11 people testified at the end. On the 21st of March 1986, Auguste was told that he would receive his deported resistant card. After all this time, it wasn't about the money, the pension, it was about acknowledging the past.
Back to the present, a letter comes. Auguste is 83 years old, it took 38 years but there it is, the deported resistant card. Auguste Monjauvis was a member of the resistance, from the early years of the german occupation to the dark times of Auschwitz-Birkenau.
The shadow is lifted.
Thank you for listening to this episode of 31000/45000, the story of 2 trains of french members of the resistance. My name is Matthieu Landour Engel.
This episode was about Auguste Monjauvis and the 40 years it took him to be finally given a deported resistant card and pension.
I assumed that Auguste wanted this deported resistant card as a matter of principle, maybe he only did for monetary reasons, but given how many times he tried, I have a feeling this was really important to him.
Obtaining a deported card and pension was hard enough, as it could be difficult to prove a deportation. Many of the archives in Auschwitz Birkenau were destroyed, including the registration archives. Yet it wasn't impossible as the french archives were for the most part, still available.
Now a deported resistant card and pension was a much harder card to obtain. The police barely needed proof to arrest and deport, and the members of the resistance did their best to hide themselves and any evidence they were part of any network. Now after the war, those evidence were needed to get a deported resistant card, and those evidence were mostly destroyed, so proving anything was really hard. Plus being a member of the communist resistance was highly controversial. The resistance was supposed to follow the directives of De Gaulle and the french free forces, the communist resistance mostly followed the directives of the communist party, so you could on one hand argue that those are different types of resistance, but it was still resistance. The communist were among the first to resist in a country that, in its crushing majority, tolerated the collaboration implemented by the Vichy Regime. But the communists were controversial, their position regarding the pact of nonaggression between Germany and Soviet Union, even if many reacted to it differently, was still considered betrayal, many still loathed the communist, it is evident that denying the communists of that deported resistant card and pension was political.
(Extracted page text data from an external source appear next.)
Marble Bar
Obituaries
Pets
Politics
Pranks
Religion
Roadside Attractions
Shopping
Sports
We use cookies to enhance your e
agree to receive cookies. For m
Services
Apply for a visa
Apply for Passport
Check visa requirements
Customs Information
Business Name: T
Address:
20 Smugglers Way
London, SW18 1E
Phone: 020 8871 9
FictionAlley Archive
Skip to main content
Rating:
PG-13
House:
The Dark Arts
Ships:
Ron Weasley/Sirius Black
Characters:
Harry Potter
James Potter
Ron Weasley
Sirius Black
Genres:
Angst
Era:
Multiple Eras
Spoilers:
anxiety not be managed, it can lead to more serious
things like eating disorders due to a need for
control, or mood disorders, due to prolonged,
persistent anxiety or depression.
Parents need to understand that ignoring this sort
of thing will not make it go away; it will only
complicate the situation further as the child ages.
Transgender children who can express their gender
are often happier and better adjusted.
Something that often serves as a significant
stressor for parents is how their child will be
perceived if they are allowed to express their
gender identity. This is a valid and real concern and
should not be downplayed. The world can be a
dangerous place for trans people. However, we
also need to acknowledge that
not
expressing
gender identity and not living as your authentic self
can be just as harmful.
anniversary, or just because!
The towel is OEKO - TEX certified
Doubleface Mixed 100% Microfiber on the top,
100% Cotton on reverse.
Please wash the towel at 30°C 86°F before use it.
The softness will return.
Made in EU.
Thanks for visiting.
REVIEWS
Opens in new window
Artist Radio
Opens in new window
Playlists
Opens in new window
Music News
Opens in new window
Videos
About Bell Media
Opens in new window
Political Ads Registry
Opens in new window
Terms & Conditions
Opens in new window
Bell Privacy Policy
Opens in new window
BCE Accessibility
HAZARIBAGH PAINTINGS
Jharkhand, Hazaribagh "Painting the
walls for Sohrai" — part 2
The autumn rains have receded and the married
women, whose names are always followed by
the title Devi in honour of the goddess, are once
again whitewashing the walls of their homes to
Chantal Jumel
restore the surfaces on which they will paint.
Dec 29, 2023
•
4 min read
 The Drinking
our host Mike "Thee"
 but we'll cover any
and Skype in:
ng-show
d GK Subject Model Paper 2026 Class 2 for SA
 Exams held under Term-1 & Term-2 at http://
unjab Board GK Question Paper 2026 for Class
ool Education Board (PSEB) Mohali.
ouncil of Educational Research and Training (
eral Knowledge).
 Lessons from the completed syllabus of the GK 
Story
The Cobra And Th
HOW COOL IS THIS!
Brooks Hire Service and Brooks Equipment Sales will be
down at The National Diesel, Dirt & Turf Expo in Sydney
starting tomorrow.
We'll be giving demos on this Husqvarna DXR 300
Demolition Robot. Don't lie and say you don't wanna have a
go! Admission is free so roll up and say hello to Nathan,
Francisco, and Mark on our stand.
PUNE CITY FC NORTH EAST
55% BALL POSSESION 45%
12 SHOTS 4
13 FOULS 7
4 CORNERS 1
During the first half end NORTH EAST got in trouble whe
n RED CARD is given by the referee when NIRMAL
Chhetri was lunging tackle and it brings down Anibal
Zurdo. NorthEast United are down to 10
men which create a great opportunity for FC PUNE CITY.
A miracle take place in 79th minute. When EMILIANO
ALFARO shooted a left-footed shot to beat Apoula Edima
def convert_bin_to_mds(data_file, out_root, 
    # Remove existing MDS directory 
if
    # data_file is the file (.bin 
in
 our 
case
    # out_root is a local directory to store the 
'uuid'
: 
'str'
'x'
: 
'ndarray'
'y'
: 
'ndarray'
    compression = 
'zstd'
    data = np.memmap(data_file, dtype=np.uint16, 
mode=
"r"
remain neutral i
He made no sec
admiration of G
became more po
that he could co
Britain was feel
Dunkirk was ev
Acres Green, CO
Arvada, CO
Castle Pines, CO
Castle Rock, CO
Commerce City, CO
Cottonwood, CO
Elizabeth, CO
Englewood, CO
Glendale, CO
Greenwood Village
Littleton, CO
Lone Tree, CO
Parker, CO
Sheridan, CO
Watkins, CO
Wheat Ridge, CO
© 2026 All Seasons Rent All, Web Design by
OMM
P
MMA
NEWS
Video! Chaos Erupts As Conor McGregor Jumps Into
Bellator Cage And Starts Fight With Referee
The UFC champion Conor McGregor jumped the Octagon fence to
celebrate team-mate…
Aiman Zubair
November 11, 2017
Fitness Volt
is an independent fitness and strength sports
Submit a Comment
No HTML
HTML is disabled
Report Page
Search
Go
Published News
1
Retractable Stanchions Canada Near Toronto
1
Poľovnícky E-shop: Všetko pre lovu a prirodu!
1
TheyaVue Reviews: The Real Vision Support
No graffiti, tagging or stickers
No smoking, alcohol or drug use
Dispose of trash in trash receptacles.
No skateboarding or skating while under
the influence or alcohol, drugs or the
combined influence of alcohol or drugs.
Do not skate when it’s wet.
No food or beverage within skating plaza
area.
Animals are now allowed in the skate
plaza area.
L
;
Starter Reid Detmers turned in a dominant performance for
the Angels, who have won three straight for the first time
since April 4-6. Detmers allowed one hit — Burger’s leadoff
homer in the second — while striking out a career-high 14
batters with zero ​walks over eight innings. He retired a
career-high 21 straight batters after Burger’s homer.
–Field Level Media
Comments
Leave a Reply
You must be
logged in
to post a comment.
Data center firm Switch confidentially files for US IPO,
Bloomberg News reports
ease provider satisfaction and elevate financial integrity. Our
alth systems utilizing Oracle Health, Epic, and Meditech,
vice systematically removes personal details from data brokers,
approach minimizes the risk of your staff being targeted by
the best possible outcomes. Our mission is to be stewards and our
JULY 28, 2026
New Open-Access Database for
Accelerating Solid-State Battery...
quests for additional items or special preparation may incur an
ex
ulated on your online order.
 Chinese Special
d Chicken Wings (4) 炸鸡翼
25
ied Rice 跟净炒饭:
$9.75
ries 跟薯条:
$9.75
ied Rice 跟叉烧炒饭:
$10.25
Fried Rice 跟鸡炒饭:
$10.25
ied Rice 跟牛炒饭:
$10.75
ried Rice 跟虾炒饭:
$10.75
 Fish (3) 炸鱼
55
The word resistance in itself was a controversial word. After De Gaulle and the French free forces liberated the country, De Gaulle and the government, for many different reasons, claimed that all its citizens resisted, in a way or another, that the country was a country of resistance. It is hard to agree with that point, yet this was the official version for decades, and it wasn't until the death of the general De Gaulle and the work of authors like Robert Paxton or documentaries like Marcels Ophuls " the sorrow and the pity" that it was acknowledged that, not everybody was a member of the resistance in France, and more those who were actual members of the resistance were still not recognised.
Auguste Monjauvis's case is the most extreme, many would have given up after a couple of tries, Auguste kept on demanding that card and pension for 40 years.
I have been trying to find Auguste Monjauvis’s relatives, unfortunately, my research was unsuccessful. If by any chance, you know of someone related to him please let me know, I would be very pleased to get in touch and make sure the text I wrote doesn’t contain any errors.
My sources for this story mostly come from the book Red triangles in Auschwitz, by Claudine Cardon Hamet, the book le syndrome de Vichy by Henry Rousso, le convoi du 24 janvier by Charlotte Delbo, the website deportes-politiques-auschwitz.fr, memoire vive, the foundation for the memory of deportation website , the Maitron website, and the fantastic website auschwitz.org
Thank you very much for your attention, this was my last episode. I hope you enjoyed listening to the story of those fantastic women and men.